The information below is intended as a guide to the typical tactics used to sabotage vehicles. For crime prevention and reference use only.
Tires are typically slashed/punctured. An ice pick, sharp knife, or anything that wont break or bend will work. Putting a hole in the side wall will make it impossible to repair.
If someone REALLY wanted to fuck up a car they could use a product called JB Weld. It's just about as strong as an actual weld but silent and discreet. It can be used to immobilize most any vehicle component. Any person who's used JB Weld can attest to it's strength.
For example JB Weld can be used to weld lug nuts to the rim. Simply fill all around he lug nut, completely filling the lug nut well. After the JB Weld cures puncture the tires/cut the valve stems or just wait for the person to get a flat. The vehicle will inevitably need to be towed to the shop. If they're lucky, the mechanic will get the wheel off somehow. Chances are they'll need a whole new axle. If all 4 tires are disabled in this manner just getting the vehicle moved onto a flatbed towtruck would be a lengthy project.
You could also JB Weld the doors/hood/trunk of the car shut. JB Welded oil drain plugs, locks, oil filters, gas caps and other components are sure to lead to interesting problems.
JB Weld has different products in different forms. The form you need would depend on which of these ideas you use. Industro Weld (large size tubes of JB Weld) should be fine for most applications.

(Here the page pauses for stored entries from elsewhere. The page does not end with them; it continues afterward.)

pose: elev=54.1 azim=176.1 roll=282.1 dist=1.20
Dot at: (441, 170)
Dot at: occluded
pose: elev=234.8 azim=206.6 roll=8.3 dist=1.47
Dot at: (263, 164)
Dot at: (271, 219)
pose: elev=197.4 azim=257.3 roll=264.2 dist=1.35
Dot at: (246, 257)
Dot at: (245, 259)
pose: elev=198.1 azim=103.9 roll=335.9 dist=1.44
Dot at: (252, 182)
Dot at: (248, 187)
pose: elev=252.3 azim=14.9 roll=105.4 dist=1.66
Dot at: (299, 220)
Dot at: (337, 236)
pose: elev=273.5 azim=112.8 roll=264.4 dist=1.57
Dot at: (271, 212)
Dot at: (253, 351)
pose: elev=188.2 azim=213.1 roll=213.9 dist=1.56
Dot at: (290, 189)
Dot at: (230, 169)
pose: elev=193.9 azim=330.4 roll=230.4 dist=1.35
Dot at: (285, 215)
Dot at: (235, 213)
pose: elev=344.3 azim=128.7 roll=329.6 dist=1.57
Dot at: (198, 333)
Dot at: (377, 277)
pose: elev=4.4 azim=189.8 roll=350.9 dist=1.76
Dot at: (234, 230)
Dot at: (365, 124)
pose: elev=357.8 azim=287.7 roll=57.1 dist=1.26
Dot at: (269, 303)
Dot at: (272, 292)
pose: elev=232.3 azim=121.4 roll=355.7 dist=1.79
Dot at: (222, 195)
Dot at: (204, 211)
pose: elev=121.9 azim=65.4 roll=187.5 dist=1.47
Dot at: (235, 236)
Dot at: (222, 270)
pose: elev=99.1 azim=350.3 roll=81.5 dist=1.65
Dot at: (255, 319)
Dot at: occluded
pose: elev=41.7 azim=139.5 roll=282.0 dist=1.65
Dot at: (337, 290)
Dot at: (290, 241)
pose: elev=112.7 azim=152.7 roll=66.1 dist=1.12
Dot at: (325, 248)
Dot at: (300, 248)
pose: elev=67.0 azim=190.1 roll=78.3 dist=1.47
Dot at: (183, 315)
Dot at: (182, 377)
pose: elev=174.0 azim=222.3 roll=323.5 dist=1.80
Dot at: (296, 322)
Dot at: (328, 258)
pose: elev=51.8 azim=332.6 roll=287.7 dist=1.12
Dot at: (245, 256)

JB Stick is a putty form that is easier to work with in certain applications. JB Kwik cures in just 4 minutes but is a bit weaker, ideal for locks. Waterweld is also useful as the surface does not need to be clean and it will cure even under water or gasoline.
Radiators are an easy target. They can often simply be stabbed with a screwdriver through the front grille. A box of quick rice in the radiator will expand as the vehicle runs and clog the works. About a pound of salt or some Drano will eat away at the radiator's copper tubing.
The stereotypical sabotage technique is sugar in the gas tank. This will merely block the filter, and do little damage. More effective fuel tank additives are sand or 10 to 15 mothballs.
The best sabotage target is the lubricating system. If incapacitated, it will cause the engine to overheat, bind, and generally destroy itself. Karo syrup in the oil filler hole is another classic that, in reality, only effects the filter. One option for major damage is to carefully remove the oil, either by punching a hole in the oil pan, or removing the drain plug. Adding water to the oil is more effective, since it will not lubricate, but will keep the oil pressure up, keeping a warning light from coming on. Better than water is diesel or gasoline, as it will also break down existing oil.
For maximum effect, look to adding abrasives to the lubricating system. The oil filler hole is not the only option here. All moving parts need lubrication, such as transmissions, differentials, and wheel hubs. Many lubrication points will have screw on caps that can be removed with an adjustable wrench. Sand can be used for this as well. However, the top of the line abrasive is the kind used to polish stones in tumblers, available in hobby supply shops. A very fine powder grit mixed with a slightly more coarse fine sand grit will have the best chance of getting throughout the whole engine and wrecking everything. A 400 and 600 grit size mix works well. A mere half pint of this will completely destroy an engine.
Pouring sand or grit can be difficult, especially at night, so here are a few ways to make it easier. Attach a couple feet of flexible plastic tubing to a funnel for increased and easier reach. Or get a grease gun, available at auto parts stores, remove half the grease, mix in grit, and apply with the gun. Another option is to put the grit in a condom, tie it off, and simply drop it in the oil filler hole. After running for 30-50 minutes the condom will dissolve and release the grit.